**Description of the task**: Take from the entries below the stretch from the line with "index pip: (726, 855)" through the line with "wrist: (269, 240)", and return it exactly, leaving the pictures out.

**Working data**:

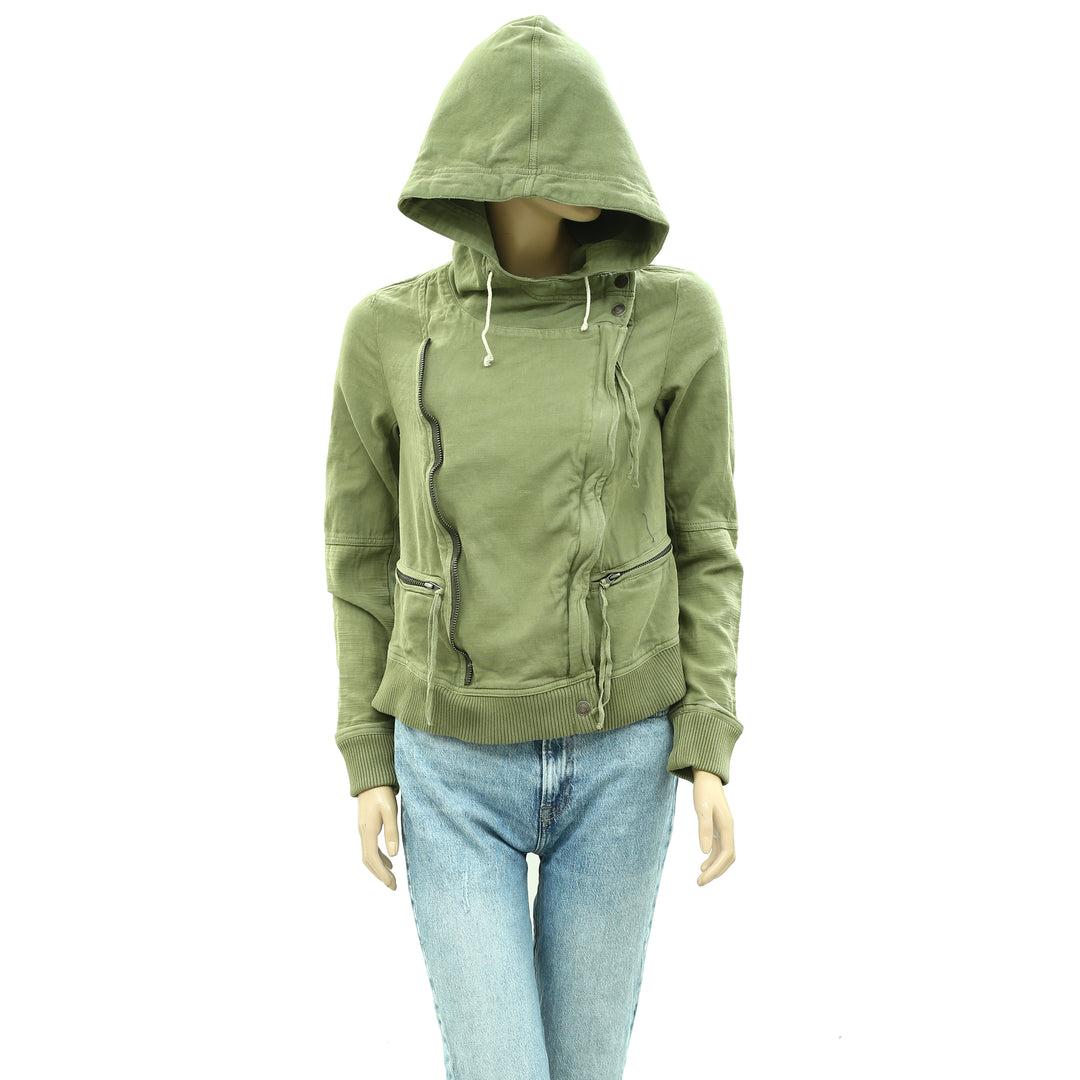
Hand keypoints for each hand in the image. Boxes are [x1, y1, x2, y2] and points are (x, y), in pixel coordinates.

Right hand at [356, 785, 399, 889]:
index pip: (373, 859)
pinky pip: (370, 847)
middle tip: (392, 886)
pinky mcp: (367, 826)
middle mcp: (363, 833)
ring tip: (391, 877)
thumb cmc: (382, 793)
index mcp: (368, 831)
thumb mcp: (390, 812)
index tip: (391, 884)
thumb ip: (391, 833)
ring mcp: (364, 830)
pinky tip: (389, 859)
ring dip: (379, 868)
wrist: (371, 779)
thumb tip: (393, 855)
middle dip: (380, 875)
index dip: (382, 874)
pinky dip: (379, 857)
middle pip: (368, 861)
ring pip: (368, 855)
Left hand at [692, 767, 734, 885]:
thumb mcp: (701, 808)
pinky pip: (719, 848)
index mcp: (727, 827)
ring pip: (724, 855)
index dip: (715, 870)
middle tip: (699, 883)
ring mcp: (724, 829)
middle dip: (716, 872)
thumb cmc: (704, 791)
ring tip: (700, 878)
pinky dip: (712, 858)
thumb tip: (704, 852)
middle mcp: (728, 830)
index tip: (702, 878)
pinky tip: (703, 864)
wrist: (707, 776)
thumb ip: (704, 828)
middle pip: (727, 858)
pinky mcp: (718, 827)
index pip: (726, 855)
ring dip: (714, 868)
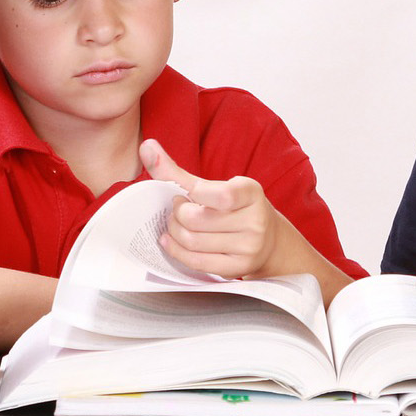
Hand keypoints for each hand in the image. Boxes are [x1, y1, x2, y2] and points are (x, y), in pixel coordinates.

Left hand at [140, 139, 289, 278]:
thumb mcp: (216, 187)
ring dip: (174, 232)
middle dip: (177, 215)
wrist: (269, 240)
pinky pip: (197, 262)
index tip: (182, 195)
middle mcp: (255, 220)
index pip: (219, 195)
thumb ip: (178, 172)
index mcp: (251, 193)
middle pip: (196, 220)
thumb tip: (146, 147)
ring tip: (176, 225)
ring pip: (193, 241)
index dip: (191, 195)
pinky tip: (171, 241)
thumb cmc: (235, 208)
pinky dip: (177, 251)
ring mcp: (249, 247)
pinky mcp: (239, 268)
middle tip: (177, 211)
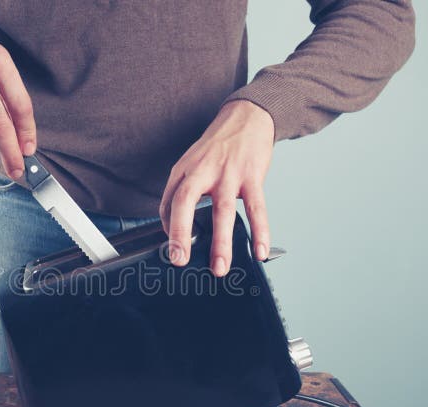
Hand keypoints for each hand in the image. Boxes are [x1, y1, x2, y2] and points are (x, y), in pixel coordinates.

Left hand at [159, 100, 274, 275]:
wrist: (247, 117)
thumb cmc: (218, 147)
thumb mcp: (192, 163)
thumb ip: (183, 191)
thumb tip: (175, 226)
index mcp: (184, 170)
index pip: (168, 202)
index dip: (168, 227)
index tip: (173, 249)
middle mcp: (203, 171)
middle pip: (186, 202)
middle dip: (180, 233)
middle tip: (180, 260)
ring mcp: (228, 173)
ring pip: (223, 211)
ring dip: (222, 243)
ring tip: (220, 267)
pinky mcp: (252, 176)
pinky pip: (256, 208)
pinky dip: (260, 232)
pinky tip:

**Finished task**:
index pip: (726, 855)
ring dip: (714, 868)
Hand keypoints for each hand in the image. Boxes are [x1, y1, x2, y2] and points are (x, y), in pixel coordinates.

Left hand at [140, 139, 289, 278]:
thumb mcp: (216, 187)
ring dip: (174, 232)
middle dip: (177, 215)
wrist: (269, 240)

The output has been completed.